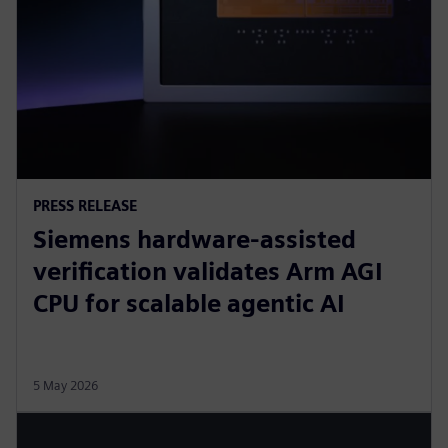
PRESS RELEASE
Siemens hardware-assisted
verification validates Arm AGI
CPU for scalable agentic AI
5 May 2026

_____

> **Task goal**:
What is needed is the data above, retyped exactly, with every picture left out.

> **Task result**:
PRESS RELEASE
Siemens hardware-assisted
verification validates Arm AGI
CPU for scalable agentic AI
5 May 2026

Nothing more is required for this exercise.